The path from raw data to intelligent behavior starts with acquisition and normalization. Change data capture (CDC) connects operational databases to streaming backbones; object stores provide durable, cheap history; and schema registries keep producers and consumers from drifting apart. Yet correctness is not just “schema matches.”
A modern contract encodes units, ranges, null semantics, and lineage, plus data-quality SLOs like freshness, completeness, and drift thresholds. In practice, each record carries provenance, source, timestamp, sensitivity tags, and is validated at ingress with executable rules. Privacy-by-design enters here: minimize fields, tokenize, or redact early, and attach residency constraints that follow the payload through pipelines.
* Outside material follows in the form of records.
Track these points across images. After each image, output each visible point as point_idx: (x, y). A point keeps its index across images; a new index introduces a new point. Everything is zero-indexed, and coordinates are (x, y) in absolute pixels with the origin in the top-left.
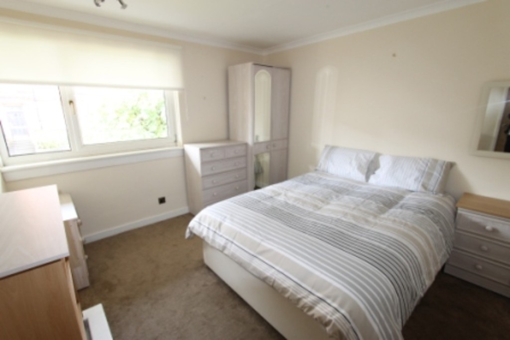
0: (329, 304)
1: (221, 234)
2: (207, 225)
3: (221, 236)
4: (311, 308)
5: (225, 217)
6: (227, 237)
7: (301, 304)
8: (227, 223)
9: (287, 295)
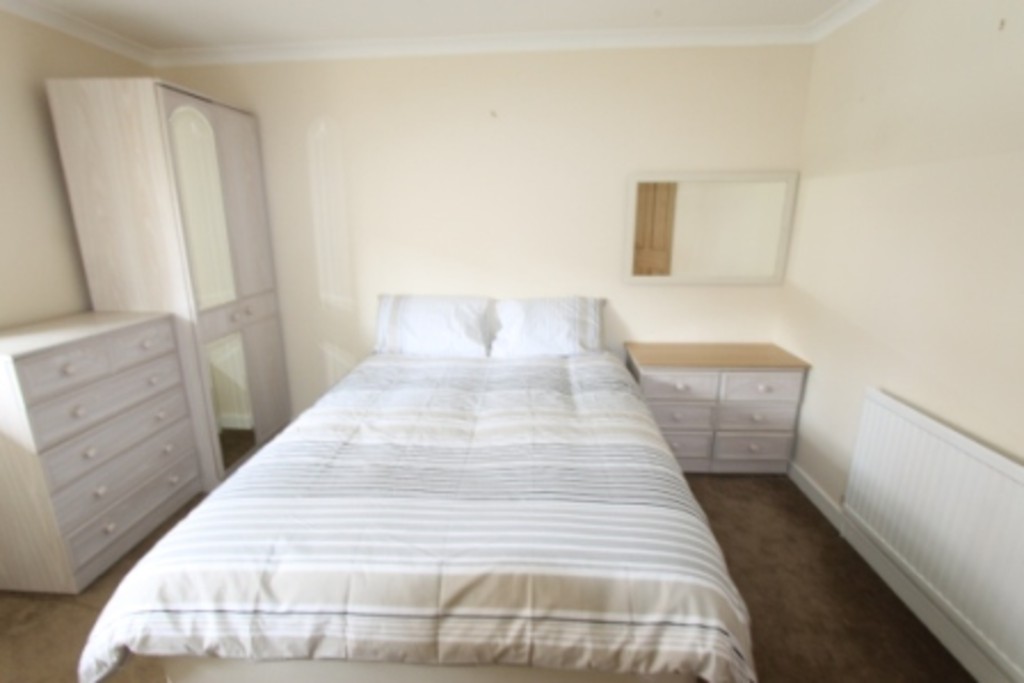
0: (683, 625)
1: (283, 608)
2: (210, 606)
3: (289, 613)
4: (651, 656)
5: (272, 551)
6: (316, 608)
7: (626, 664)
8: (289, 567)
9: (582, 662)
Real-time feature engineering: streaming joins, windows, and CDC
Real-time feature engineering converts raw streams into decision-ready signals fast enough to influence live products. Instead of nightly ETL, systems compute features continuously using streaming joins, windowed aggregations, and change data capture (CDC) from source systems. Streaming joins align heterogeneous event streams, clicks, payments, inventory, on time and keys so models see coherent snapshots. Windows transform unbounded flows into bounded statistics such as counts, rates, or recency; session windows capture human behavior burst better than fixed intervals. CDC turns operational database mutations into ordered, replay able events, letting features reflect truth without hammering OLTP.
1. Streaming joins and time semantics
Streaming joins create a shared “now” across asynchronous sources, but correctness depends on time semantics. Event time respects when something happened; processing time reflects when the system saw it. Use event time with watermarks so engines wait long enough for stragglers without stalling indefinitely. Choose join types deliberately: inner for high precision, left/outer to preserve sparse keys, interval and temporal-table joins to bind facts to the valid at the event’s timestamp. Prevent skewing by partitioning on composite keys and salting hot partitions.
2. Windows: tumbling, sliding, and session features
Windows convert infinite streams into bounded context. Tumbling windows produce non-overlapping aggregates ideal for reporting and stable rates; sliding windows track recency with overlap, improving sensitivity to change; session windows group bursts separated by inactivity, matching human behavior for personalization, fraud, and anomaly baselines. Define window size from model sensitivity and business latency budgets, not habit, short windows react quickly but increase variance, long windows smooth noise but lag. Use keyed state for per-entity windows and pre-aggregate with combiners to reduce shuffle cost.